Traded on the Bursa Malaysia exchange, Icon Offshore Bhd reported a dramatic turnaround in Q4 2019, posting a net profit of Myr7.4M (US$1.8M) versus a net loss of Myr415.1M (US$98.9M) a year earlier, as revenue rose on higher utilisation of the group’s OSVs. Vessel utilisation rose to 59% in Q4 2019, up from 50.9% in the same quarter a year earlier.
Lower depreciation charges for Icon Offshore’s OSVs were also among factors contributing to its net profit in Q4 2019 (ended 31 December 2019). Icon has a fleet of 32 vessels.
After two years’ worth of loss-making quarters, Alam Maritim Sdn Bhd reported a profit of Myr114.6M (US$27.3M) in Q3 2019. Based in Kuala Lumpur, the Malaysian OSV owner had recorded a net loss of Myr21.39M (US$5.1M) in the same period in financial year (fy) 2018.
While earnings slipped back into the red for Q4 2019, when the company posted a loss of Myr65.5M (US$15.62M), the results were a marked improvement from a year earlier for the same period, when it posted a loss of Myr167.6M (US$40M). For fy2019 ended 31 December, Alam Maritim’s revenue climbed 316% year-on-year (y-o-y) to Myr301.8M (US$72M), up from Myr95.4M (US$22.8M).
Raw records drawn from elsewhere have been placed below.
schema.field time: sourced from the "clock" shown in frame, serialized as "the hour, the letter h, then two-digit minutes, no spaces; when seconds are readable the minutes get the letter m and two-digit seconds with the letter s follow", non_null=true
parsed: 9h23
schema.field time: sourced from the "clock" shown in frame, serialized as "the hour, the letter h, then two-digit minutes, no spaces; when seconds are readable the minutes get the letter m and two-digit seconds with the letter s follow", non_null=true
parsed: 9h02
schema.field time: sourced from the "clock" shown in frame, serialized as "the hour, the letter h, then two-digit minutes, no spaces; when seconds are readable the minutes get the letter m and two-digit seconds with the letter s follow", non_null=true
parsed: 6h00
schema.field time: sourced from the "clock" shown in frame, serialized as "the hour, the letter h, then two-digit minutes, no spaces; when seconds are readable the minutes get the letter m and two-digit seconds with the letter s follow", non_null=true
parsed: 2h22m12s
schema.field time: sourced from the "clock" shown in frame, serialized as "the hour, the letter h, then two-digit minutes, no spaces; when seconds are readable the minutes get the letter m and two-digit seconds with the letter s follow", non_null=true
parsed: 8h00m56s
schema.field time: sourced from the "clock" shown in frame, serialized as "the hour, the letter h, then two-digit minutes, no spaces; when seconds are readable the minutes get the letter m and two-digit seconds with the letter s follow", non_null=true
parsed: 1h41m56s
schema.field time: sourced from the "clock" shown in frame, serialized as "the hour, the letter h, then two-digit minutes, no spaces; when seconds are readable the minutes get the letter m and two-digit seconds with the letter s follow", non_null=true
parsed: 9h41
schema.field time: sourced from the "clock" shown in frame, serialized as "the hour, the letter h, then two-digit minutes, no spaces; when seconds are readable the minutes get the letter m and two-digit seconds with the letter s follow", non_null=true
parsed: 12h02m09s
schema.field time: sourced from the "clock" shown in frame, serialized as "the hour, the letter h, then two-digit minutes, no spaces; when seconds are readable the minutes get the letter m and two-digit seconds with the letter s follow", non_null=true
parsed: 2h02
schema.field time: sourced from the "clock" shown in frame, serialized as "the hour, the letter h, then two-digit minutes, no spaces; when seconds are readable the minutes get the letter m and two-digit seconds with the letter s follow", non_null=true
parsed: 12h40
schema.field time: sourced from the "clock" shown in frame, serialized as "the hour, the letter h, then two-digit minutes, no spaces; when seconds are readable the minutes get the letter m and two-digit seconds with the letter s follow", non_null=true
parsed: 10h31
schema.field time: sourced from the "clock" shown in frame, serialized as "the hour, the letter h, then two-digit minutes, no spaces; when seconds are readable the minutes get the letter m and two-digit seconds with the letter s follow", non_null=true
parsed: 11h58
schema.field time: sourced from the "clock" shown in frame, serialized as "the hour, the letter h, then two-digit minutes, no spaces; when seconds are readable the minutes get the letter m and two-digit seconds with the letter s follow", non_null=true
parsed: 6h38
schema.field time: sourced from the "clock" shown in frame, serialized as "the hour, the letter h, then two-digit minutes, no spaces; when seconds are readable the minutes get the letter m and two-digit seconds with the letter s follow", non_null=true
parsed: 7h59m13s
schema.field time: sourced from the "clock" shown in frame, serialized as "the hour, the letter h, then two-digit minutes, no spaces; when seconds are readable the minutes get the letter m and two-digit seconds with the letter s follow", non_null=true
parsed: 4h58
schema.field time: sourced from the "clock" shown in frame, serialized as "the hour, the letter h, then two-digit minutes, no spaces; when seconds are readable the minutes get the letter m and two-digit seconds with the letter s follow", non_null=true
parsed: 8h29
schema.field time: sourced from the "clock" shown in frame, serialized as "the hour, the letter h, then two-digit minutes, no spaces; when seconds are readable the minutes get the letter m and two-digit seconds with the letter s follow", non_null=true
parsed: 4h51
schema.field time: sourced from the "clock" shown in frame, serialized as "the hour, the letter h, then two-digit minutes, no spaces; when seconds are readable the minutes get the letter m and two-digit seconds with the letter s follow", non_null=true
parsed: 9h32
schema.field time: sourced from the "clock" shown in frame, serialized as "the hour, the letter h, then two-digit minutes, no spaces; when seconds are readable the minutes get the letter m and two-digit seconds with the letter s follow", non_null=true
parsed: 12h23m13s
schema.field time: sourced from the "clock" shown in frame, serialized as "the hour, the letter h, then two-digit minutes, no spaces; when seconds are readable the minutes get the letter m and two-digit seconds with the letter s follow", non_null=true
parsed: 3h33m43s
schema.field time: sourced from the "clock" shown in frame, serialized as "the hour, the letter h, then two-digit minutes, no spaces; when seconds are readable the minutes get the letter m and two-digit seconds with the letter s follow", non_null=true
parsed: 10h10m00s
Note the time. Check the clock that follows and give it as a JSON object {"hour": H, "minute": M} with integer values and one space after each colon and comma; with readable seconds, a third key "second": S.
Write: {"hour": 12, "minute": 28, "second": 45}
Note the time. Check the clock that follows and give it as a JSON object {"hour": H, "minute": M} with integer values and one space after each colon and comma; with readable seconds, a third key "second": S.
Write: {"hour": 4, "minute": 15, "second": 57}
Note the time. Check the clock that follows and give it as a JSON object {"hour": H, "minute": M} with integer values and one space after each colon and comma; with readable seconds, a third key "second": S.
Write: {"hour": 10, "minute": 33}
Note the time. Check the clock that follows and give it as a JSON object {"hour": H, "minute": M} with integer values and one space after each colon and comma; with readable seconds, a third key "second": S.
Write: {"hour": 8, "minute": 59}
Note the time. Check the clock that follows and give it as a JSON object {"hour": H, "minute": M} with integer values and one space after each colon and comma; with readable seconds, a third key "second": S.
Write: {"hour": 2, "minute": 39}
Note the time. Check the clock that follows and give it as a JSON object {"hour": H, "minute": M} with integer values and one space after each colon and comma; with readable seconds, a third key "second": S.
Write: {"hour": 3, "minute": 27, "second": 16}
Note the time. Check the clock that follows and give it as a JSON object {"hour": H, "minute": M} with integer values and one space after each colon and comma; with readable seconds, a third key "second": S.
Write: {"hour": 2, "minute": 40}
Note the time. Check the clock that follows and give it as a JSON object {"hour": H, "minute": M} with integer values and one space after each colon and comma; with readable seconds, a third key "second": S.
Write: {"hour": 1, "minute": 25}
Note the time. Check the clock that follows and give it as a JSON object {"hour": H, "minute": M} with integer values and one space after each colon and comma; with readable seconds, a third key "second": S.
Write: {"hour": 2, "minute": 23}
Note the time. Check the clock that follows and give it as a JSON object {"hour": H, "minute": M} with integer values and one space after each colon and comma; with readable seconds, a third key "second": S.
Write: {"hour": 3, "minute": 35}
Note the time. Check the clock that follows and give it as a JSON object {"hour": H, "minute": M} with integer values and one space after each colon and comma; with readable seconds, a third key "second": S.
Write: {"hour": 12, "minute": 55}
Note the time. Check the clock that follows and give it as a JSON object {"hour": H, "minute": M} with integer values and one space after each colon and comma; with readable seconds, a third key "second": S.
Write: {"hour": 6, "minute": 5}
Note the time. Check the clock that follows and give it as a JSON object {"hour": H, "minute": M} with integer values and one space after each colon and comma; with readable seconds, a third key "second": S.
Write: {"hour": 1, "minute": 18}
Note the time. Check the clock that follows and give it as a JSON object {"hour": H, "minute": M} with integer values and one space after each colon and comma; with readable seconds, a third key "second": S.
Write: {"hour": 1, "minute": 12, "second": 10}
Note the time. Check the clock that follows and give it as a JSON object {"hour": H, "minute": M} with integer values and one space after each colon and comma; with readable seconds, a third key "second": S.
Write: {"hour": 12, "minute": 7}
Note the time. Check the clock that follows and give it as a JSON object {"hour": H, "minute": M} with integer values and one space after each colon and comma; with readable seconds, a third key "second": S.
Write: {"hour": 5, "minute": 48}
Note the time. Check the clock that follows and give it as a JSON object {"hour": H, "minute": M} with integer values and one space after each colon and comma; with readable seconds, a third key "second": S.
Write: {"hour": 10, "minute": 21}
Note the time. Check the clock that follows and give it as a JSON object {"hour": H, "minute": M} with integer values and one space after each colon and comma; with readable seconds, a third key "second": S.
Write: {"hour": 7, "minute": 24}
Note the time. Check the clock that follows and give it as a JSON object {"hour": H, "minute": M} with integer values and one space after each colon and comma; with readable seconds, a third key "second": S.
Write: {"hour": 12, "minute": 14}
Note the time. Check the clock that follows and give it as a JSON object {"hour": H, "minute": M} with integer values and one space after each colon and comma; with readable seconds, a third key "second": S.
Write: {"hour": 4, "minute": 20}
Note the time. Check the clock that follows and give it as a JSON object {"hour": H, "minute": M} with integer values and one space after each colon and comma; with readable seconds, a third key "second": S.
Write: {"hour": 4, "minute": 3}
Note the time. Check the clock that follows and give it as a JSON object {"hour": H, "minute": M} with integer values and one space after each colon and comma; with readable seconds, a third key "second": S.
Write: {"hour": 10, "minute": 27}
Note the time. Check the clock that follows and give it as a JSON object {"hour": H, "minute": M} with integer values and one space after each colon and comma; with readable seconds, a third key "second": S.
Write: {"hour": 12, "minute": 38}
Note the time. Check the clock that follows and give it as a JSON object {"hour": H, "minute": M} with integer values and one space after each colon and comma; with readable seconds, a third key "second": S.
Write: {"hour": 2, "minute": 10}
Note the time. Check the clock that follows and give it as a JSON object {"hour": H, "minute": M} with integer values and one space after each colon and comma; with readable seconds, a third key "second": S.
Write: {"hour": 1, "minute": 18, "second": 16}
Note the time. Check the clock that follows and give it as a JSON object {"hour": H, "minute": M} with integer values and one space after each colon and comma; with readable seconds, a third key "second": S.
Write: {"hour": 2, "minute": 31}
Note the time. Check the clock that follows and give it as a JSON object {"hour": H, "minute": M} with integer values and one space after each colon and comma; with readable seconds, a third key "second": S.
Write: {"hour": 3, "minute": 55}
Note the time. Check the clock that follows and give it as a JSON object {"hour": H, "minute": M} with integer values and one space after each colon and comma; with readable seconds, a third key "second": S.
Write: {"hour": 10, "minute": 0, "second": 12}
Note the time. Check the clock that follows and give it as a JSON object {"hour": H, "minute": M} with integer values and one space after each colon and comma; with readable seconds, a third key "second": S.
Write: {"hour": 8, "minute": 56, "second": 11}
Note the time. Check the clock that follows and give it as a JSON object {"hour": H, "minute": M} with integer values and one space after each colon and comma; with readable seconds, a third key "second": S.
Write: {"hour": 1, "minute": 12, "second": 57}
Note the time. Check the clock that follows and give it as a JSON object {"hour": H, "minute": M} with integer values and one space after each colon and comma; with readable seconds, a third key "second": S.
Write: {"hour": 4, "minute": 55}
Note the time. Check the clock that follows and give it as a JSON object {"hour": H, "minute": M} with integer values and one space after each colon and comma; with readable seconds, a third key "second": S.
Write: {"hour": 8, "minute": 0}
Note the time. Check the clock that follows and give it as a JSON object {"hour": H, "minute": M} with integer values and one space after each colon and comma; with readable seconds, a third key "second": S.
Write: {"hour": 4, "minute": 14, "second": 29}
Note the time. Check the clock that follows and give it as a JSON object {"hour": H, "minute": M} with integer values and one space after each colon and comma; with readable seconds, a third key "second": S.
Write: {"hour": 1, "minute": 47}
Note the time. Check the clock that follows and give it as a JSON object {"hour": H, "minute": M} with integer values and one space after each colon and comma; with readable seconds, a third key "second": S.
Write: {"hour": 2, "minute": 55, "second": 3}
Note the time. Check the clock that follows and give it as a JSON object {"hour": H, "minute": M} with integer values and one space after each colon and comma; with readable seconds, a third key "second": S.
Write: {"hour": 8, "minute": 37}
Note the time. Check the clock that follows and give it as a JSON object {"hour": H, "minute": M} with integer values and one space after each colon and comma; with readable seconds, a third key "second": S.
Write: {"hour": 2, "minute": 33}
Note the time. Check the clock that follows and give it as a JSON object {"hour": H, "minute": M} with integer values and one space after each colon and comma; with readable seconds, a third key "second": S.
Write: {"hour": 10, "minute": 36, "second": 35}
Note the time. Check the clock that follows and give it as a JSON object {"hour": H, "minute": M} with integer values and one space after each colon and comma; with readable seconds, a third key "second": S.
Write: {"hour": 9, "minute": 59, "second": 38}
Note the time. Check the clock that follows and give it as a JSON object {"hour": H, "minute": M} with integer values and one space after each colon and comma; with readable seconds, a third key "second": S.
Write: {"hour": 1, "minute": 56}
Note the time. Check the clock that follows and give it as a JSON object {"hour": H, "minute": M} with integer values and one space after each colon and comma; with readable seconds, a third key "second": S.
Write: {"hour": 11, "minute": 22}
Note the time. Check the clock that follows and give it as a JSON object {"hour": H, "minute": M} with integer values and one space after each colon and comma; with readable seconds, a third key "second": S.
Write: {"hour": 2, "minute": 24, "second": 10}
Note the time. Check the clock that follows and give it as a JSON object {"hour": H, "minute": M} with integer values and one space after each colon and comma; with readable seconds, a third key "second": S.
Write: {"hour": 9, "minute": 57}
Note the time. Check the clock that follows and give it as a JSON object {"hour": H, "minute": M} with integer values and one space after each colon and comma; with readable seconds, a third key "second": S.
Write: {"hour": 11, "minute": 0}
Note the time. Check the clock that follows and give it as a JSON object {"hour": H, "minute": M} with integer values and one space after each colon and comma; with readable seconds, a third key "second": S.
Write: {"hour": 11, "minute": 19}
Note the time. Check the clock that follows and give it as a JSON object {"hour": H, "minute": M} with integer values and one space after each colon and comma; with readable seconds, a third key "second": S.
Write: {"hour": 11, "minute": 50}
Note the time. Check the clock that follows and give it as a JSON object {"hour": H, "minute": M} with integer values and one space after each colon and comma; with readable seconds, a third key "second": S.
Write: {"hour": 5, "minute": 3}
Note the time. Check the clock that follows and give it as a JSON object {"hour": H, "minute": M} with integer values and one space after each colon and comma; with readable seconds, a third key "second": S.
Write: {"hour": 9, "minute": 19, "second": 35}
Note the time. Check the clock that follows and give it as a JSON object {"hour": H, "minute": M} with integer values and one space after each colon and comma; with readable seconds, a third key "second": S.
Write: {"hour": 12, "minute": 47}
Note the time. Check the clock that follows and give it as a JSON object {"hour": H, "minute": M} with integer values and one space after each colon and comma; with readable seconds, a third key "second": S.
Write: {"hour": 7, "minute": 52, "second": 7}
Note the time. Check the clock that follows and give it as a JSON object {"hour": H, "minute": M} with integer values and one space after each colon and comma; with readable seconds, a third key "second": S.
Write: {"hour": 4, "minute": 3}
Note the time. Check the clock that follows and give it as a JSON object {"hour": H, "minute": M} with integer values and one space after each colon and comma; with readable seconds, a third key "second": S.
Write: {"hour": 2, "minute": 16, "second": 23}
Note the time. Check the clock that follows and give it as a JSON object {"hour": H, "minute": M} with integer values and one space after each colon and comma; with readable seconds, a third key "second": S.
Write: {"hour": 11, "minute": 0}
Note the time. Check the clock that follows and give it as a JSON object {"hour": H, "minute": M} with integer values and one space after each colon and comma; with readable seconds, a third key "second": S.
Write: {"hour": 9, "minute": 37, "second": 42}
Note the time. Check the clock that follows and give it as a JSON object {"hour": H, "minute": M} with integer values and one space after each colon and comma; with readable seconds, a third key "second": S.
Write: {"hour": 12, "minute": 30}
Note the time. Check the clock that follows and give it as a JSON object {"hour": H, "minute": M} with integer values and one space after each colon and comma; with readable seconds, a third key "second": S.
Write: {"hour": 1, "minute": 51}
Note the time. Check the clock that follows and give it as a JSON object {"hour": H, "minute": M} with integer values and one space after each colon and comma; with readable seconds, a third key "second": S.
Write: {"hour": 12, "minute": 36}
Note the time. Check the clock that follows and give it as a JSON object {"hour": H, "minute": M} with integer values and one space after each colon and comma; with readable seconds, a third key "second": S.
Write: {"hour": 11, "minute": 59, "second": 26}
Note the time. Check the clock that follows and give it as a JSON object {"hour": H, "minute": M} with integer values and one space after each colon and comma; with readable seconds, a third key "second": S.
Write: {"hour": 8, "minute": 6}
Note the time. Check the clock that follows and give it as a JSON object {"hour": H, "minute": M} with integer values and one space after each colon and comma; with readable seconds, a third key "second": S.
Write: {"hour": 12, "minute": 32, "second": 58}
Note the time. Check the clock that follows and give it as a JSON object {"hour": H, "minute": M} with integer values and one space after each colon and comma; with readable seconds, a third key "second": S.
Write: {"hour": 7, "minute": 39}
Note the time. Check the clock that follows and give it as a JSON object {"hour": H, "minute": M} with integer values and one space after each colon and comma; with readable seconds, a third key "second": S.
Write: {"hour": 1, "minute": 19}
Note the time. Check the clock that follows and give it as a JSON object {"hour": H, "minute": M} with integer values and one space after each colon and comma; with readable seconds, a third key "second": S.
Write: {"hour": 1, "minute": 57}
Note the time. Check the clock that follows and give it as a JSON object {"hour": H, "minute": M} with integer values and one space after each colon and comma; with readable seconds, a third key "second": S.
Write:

In February, Alam Maritim announced it had secured a two-year charter to provide an AHTS vessel to Petronas Carigali Sdn Bhd under a contract valued at Myr28M (US$6.6M).
To raise working capital, Alam Maritim announced in January it would undertake two private placements involving about 30% of its total issued shares. From the gross proceeds generated by the private placements, Alam Maritim intends to fund the dry docking, service and maintenance requirements of its vessels, which are subject to class renewal survey and intermediate survey.
Meanwhile, Bumi Armada posted a loss for Q4 2019; the Malaysian OSV owner posted an overall profit of Myr58.6M (US$13.9M) in fy2019, with ‘stable operations’ from its floating production and offloading fleet.